--- EXTRACT TO READ Enclosed Below ---

Granting again that he succeeded in acquiring all this traveled in all parts of the world and had the necessary long life to do so, how did he acquire the knowledge of those thing not belonging to the vegetable world? You are perhaps aware that some of the medicines unless mixed with the bill of the gall bladders of certain beast and birds on earth and sea, are inefficacious and not pure. As such is the case, his mode of investigation must be similar to the one relating to the vegetable world. He has no other alternative, but to investigate the birds and beasts of the world, slay them and examine their gall bladders.

Well let him has finished his investigations with the birds and beasts of this world, there remain now the animals of the sea. To know their nature it was just as necessary to dive down into the seas and investigate them also, as it was necessary for him to investigate the vegetable world. It does not matter if you do not know all these things, but you cannot deny the knowledge, that the animals of the sea live in the sea, and that to thoroughly know them he must necessarily dive in the sea and study them in that element. Tell me now can you reasonably say that these things were known through experience and experiment "I am completely at a loss to reply, he said.

"I will describe something more, said I, "which will convince you of the truth. You are probably aware that the biles of the different animals unless mixed with roots cannot form prescription." "Yes, he said.

--- End of Enclosed EXTRACT TO READ ---
--- EXTRACTED ENTRIES Enclosed Below ---

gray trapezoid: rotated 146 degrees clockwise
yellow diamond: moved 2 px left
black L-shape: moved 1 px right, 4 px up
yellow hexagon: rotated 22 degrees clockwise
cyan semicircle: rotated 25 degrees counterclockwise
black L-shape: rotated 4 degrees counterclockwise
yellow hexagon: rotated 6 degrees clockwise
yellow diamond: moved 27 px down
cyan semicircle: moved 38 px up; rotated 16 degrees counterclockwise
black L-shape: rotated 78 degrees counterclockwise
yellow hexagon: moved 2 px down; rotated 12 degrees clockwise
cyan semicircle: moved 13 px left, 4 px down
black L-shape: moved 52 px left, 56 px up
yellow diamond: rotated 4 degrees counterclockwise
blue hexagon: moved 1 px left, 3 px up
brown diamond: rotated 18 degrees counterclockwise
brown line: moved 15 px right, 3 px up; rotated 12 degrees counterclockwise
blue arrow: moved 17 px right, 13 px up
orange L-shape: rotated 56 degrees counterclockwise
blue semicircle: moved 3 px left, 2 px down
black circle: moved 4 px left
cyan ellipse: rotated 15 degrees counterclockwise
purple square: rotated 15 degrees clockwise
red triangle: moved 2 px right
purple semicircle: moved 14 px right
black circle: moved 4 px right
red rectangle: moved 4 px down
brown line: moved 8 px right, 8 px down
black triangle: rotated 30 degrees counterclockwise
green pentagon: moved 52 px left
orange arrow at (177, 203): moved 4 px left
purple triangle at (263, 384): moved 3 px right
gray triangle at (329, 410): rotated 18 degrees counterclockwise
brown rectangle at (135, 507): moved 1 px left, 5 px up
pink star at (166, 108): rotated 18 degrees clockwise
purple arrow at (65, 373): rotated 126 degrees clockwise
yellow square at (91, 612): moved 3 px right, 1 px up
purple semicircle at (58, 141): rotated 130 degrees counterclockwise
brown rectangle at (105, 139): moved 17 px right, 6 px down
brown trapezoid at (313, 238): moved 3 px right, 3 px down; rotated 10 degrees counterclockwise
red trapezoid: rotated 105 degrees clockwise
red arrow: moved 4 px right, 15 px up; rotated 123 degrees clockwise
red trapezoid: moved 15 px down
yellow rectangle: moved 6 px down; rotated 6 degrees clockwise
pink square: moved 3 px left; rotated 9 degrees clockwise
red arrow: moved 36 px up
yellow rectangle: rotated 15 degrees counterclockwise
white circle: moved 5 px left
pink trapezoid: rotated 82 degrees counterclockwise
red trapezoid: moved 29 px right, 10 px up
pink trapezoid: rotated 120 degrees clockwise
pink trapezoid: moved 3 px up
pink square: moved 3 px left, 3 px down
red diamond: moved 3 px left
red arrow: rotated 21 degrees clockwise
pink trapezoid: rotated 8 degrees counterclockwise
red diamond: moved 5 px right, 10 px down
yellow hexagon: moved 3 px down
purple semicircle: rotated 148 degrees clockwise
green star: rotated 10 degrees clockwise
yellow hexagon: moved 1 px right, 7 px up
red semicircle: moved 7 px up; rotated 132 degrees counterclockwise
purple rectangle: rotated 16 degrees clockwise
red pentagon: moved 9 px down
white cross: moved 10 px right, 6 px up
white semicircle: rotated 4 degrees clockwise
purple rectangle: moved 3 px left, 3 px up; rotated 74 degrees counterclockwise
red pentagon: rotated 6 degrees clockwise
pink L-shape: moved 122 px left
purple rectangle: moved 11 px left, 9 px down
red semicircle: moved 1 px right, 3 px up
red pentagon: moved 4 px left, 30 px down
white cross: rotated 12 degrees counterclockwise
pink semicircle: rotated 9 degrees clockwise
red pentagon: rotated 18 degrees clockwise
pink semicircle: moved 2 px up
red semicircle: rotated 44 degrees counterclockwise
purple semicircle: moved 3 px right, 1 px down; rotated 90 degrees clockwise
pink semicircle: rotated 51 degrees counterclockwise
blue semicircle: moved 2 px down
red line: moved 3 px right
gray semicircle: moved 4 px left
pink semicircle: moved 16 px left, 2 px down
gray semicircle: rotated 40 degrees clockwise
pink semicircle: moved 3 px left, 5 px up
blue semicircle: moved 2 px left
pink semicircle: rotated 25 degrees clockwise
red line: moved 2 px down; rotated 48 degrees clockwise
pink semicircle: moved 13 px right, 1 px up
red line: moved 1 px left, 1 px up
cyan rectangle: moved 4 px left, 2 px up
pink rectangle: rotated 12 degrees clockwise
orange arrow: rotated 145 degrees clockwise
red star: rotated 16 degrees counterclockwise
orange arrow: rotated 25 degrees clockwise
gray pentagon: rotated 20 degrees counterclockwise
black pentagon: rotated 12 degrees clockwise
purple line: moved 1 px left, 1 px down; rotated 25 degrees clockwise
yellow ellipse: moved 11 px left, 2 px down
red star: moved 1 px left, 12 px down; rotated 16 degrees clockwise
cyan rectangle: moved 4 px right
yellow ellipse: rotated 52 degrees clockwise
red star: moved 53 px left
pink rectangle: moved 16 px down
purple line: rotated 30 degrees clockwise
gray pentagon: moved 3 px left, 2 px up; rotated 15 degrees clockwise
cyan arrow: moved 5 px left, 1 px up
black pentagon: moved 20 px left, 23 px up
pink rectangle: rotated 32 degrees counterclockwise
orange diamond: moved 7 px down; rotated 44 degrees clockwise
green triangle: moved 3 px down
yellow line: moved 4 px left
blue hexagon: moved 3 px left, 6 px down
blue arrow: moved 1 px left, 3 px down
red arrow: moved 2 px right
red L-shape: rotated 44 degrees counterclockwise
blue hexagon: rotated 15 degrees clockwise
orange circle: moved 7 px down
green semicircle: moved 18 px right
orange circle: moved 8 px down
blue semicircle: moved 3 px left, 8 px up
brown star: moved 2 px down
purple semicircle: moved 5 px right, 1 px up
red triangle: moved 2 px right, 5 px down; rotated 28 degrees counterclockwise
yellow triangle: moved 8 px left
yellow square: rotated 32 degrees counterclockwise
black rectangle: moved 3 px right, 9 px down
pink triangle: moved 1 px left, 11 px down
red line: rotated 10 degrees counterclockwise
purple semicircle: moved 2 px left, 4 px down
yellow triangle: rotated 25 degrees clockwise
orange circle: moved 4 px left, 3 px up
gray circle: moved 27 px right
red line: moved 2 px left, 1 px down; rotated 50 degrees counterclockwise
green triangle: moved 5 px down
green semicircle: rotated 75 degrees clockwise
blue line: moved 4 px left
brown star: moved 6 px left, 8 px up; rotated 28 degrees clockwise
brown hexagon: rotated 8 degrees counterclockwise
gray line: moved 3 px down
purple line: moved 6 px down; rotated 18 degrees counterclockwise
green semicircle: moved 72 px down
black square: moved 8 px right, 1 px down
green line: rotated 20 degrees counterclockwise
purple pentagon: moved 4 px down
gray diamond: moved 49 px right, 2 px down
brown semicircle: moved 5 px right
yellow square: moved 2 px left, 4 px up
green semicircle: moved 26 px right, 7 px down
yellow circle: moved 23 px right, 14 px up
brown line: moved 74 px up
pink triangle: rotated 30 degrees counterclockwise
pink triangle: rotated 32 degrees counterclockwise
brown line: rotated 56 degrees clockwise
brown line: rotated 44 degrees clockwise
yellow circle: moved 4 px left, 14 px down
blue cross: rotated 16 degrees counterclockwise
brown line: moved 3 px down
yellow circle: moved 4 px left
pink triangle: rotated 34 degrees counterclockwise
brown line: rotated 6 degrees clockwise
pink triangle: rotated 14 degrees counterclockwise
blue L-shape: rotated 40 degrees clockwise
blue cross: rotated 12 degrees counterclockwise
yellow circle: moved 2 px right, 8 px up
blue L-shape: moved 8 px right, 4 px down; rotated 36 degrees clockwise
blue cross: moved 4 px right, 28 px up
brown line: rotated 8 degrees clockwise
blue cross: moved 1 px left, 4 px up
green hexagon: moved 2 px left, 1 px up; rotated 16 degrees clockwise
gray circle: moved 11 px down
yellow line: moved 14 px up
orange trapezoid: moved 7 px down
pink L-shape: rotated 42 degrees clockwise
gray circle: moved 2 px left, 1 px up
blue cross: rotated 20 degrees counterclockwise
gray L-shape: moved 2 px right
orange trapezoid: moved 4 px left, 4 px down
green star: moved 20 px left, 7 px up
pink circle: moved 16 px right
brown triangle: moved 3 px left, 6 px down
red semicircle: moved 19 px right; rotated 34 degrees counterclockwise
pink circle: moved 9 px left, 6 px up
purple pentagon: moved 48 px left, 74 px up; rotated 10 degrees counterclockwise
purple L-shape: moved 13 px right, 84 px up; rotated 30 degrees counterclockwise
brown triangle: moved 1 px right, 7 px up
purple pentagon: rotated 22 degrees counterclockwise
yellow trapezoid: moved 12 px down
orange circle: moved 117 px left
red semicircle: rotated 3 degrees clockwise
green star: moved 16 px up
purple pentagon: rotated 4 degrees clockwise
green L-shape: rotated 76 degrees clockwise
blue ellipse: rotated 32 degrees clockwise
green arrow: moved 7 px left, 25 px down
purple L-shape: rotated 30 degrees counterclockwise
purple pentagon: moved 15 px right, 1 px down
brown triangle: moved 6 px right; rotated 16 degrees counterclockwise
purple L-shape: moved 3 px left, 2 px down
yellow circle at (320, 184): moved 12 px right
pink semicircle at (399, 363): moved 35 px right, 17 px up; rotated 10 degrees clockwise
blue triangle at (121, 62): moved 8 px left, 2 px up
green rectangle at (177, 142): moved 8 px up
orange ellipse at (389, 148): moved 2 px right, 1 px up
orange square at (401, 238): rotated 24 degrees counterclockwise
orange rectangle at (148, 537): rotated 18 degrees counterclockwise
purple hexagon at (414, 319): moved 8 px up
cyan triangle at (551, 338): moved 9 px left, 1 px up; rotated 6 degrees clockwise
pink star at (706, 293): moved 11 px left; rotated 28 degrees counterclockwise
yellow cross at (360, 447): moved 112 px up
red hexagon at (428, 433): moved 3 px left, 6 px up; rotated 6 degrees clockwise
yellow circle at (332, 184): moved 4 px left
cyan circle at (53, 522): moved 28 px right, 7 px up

--- End of Enclosed EXTRACTED ENTRIES ---

§ **TASK TO COMPLETE**
Please write out the stretch of the medicine passage above from "Well let him" through "reply, he said.", keeping every word and mark unchanged.

§ **RESPONSE AREA**
Well let him has finished his investigations with the birds and beasts of this world, there remain now the animals of the sea. To know their nature it was just as necessary to dive down into the seas and investigate them also, as it was necessary for him to investigate the vegetable world. It does not matter if you do not know all these things, but you cannot deny the knowledge, that the animals of the sea live in the sea, and that to thoroughly know them he must necessarily dive in the sea and study them in that element. Tell me now can you reasonably say that these things were known through experience and experiment "I am completely at a loss to reply, he said.